I know. I can hear you now. Many people think rugosas are boring, but they actually are divinely fragrant and very disease resistant, and they come in a variety of bush sizes, from ground cover to massive shrubs. Their blossoms range from single to double and some even have lovely fringed edges. In addition, they bloom regularly from spring through late fall without fail. Aside from the standard rugosa varieties, the Canadian Explorer roses and Morden roses, which are shrubs and rugosa cultivars bred specifically for cold zones, are also worth growing.
Modern Shrub Rose Honorable Mention:
Applejack, a fabulously hardy rose hybridized by Dr. Griffith Buck, grows into a very large shrub with delightful large single pink blossoms that bloom throughout the growing season.
Old Garden Roses:
These are indeed the most romantic roses, rich in history, and although some may bloom only once a year, such as my beloved Albas, everyone should explore antique roses. I wouldn't be without my intensely fragrant Alba roses any more than I would be without my once-blooming lilacs or peonies. A wise gardener once compared once-blooming roses to unicorns, saying that even a fleeting glimpse of them would be a sight you'd never forget. That is so true. The OGR category is a rose lover's fantasy, offering a choice of so many different once-blooming roses and repeat bloomers.

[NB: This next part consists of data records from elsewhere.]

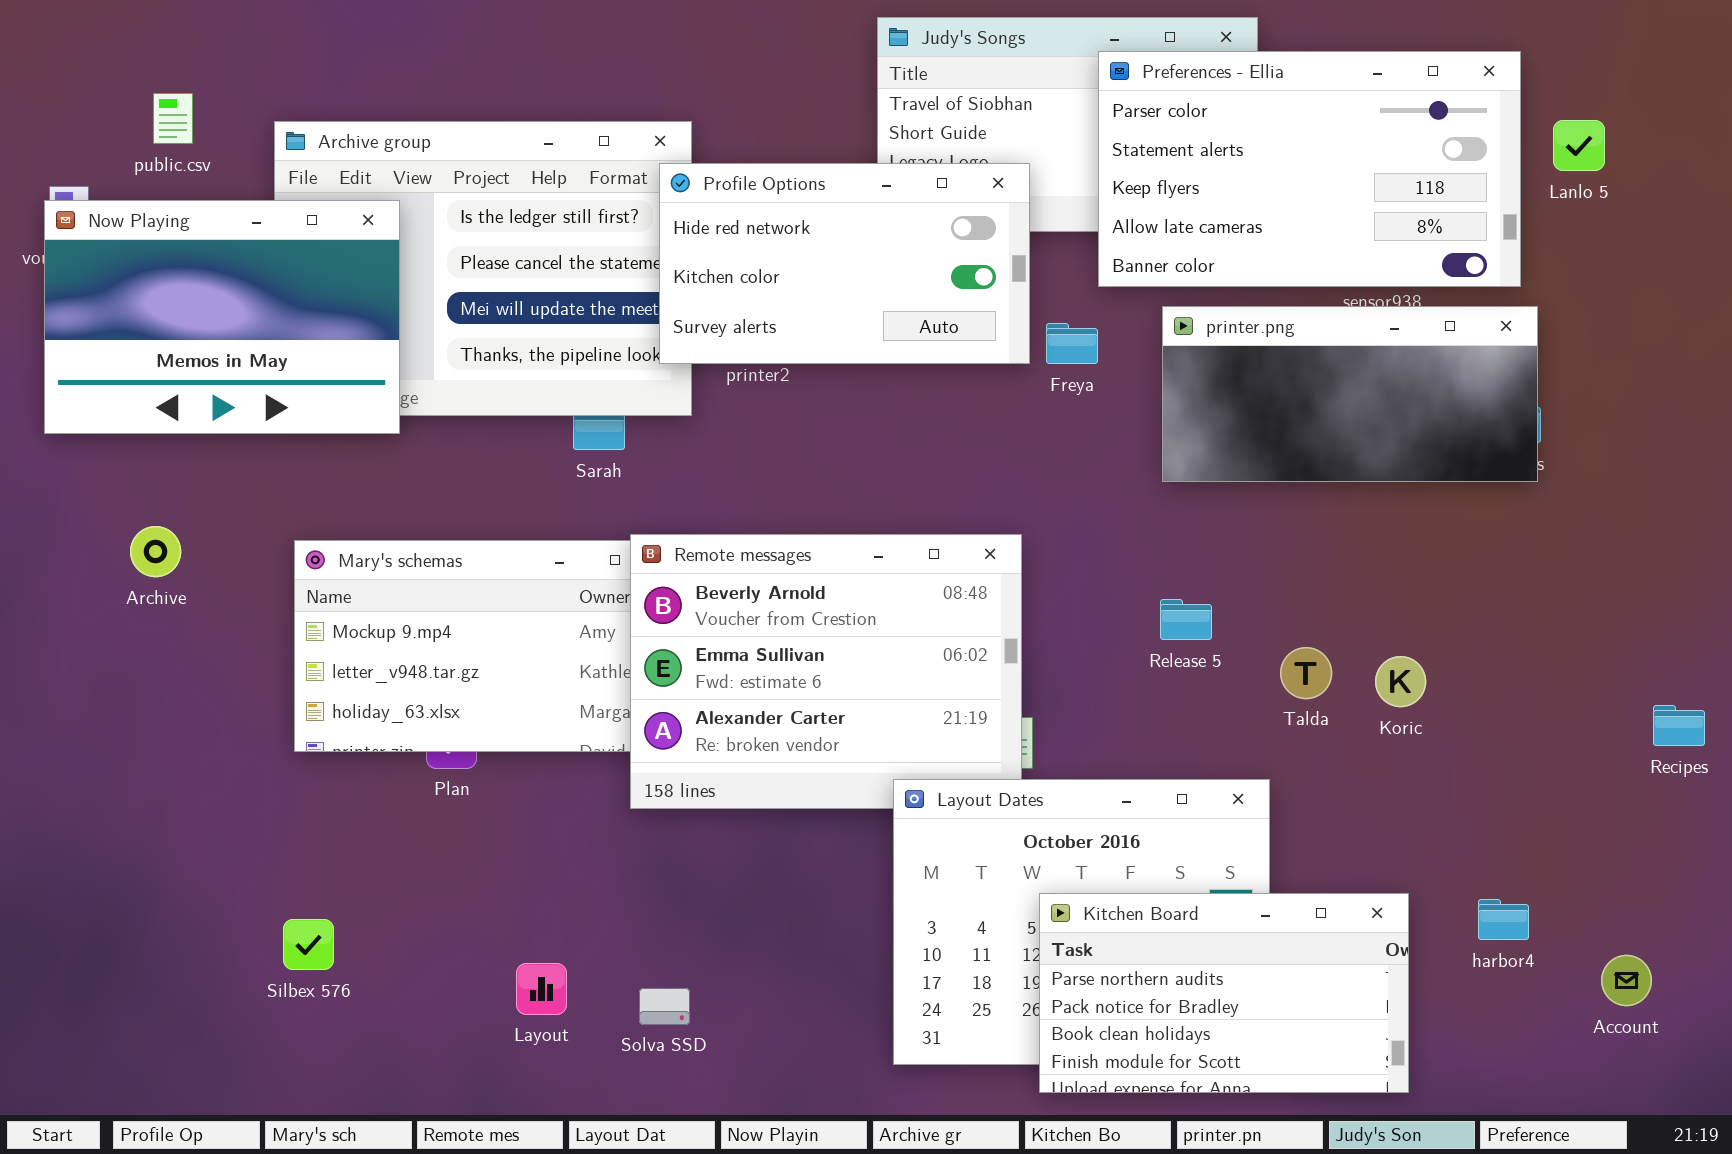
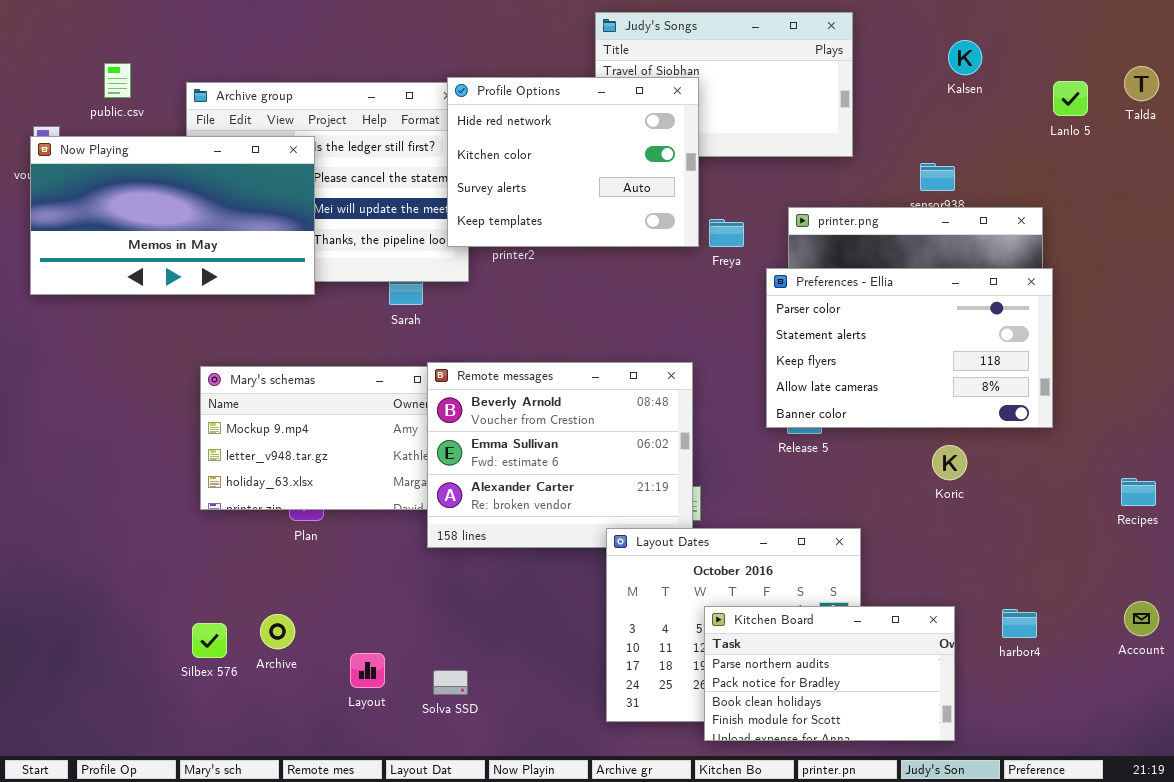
Preferences - Ellia: [1098,51,1521,287] -> [766,268,1053,428], moved
Profile Options: [659,163,1030,364] -> [447,77,699,247], resized
Now Playing: [44,200,400,434] -> [30,136,315,295], resized
Archive: [130,526,181,577] -> [260,614,295,649], moved
Talda: [1280,647,1332,699] -> [1124,66,1159,101], moved
Account: [1601,955,1652,1006] -> [1124,601,1159,636], moved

I don't like to recommend varieties of roses to grow because I feel it is a highly subjective choice, based on your personal preferences and your unique growing conditions, but I do love Queen of Denmark, Pompon Blanc Parfait, and Felicite Parmentier, which are a few of my favorite Albas. I haven't met one I didn't like yet, although I have heard some bad reports about Alba crosses, so I would stick to the old standard cultivars. I've found Louise Odier, a Bourbon rose, to be cane hardy, and it is the only reblooming large-flowered climber that has done well for me. For sheer breathtaking color and beauty, Charles de Mills and Belle de Crecy, both Gallica roses, are must-haves.

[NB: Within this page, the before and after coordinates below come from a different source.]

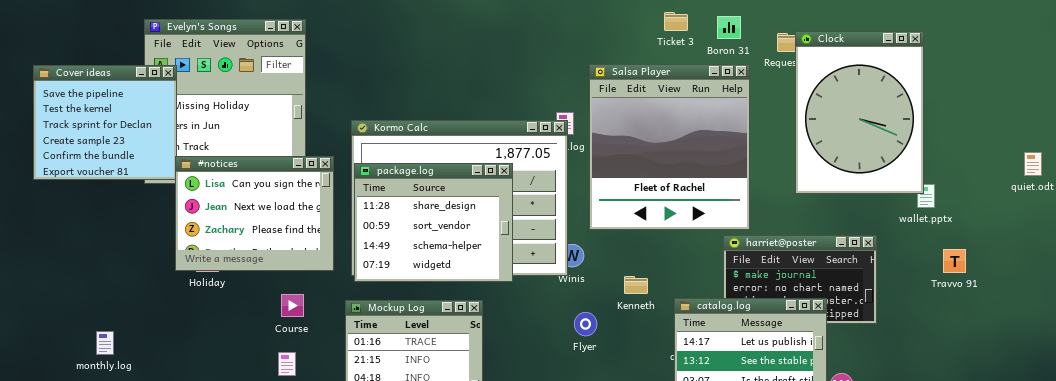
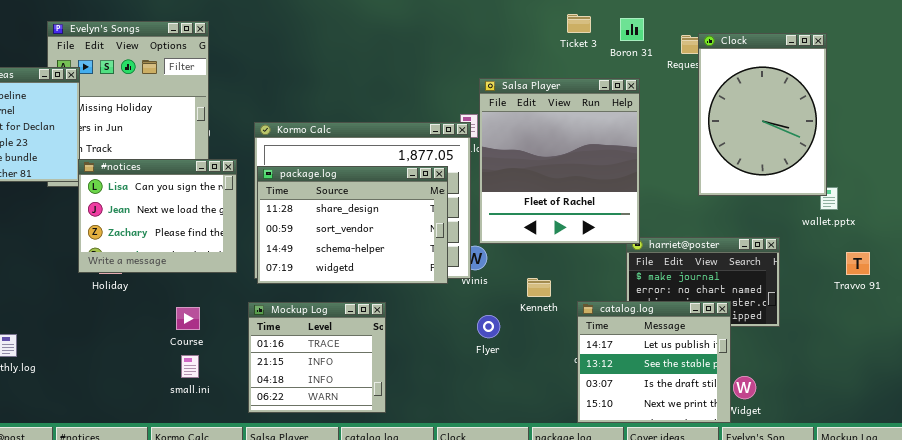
Salsa Player: [589,64,750,230] -> [479,78,640,244], moved
package.log: [354,163,513,282] -> [257,166,448,284], resized
Course: [281,294,304,317] -> [176,307,200,330], moved

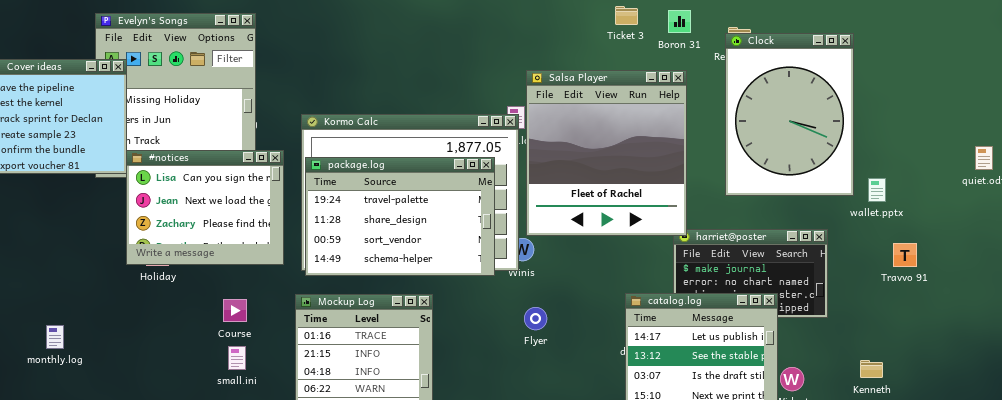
Clock: [698,33,827,196] -> [725,33,854,196], moved
package.log: [257,166,448,284] -> [305,157,495,276], scrolled up 1 row
Kenneth: [527,278,551,297] -> [860,360,883,378], moved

There are so many worthy roses in the OGR category, including species crosses, Moss roses, and Centifolias, so you should experiment with the ones that appeal to you. In my opinion, however, Albas are your best bet for reliable hardiness and intense fragrance.
Tip on once bloomers:
David Austin English Roses:
This category of shrub roses is definitely worth exploring for romantic and deliciously fragrant blooms. For reliable hardiness, I prefer many of the older varieties, some of which may no longer be available in commerce, such as Constance Spry, Heritage, Mary Rose, Winchester Cathedral, Cressida, The Dark Lady, and Redoute. I've found James Galway, Rose-Marie (a white sport of Heritage), William Shakespeare 2000, Geoff Hamilton, and St. Cecilia to be strong growers as well. If I could grow only one David Austin rose, it would have to be Constance Spry, a huge rambler (once-blooming) with the most magnificent, huge, cabbage blooms and a mouth-watering, unique fragrance.

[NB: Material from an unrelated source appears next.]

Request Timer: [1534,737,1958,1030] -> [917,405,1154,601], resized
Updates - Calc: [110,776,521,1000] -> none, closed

This wonderful category of once-blooming roses is worth trying if you have room for them to grow on a fence or arbor. There are many easy-to-grow ramblers out there, so try some that appeal to you. Most of them put on a spectacular show and are very disease resistant. Lillian Gibson is one I recommend highly. It produces masses of clear, pink blossoms that last at least 4-6 weeks. The rose grows quickly and gets huge, so plant it where it has room to grow. It is thornless or almost thornless and its blood-red canes add winter interest. I had no idea Lillian Gibson would get this big when I planted it by my back door! Needless to say, it gets trimmed severely every year.
So here's my advice: Don't give up on roses, even if you haven't had good luck with them so far. Do your online homework and try some hardy varieties this growing season.
Happy rose growing from Cottage_Rose!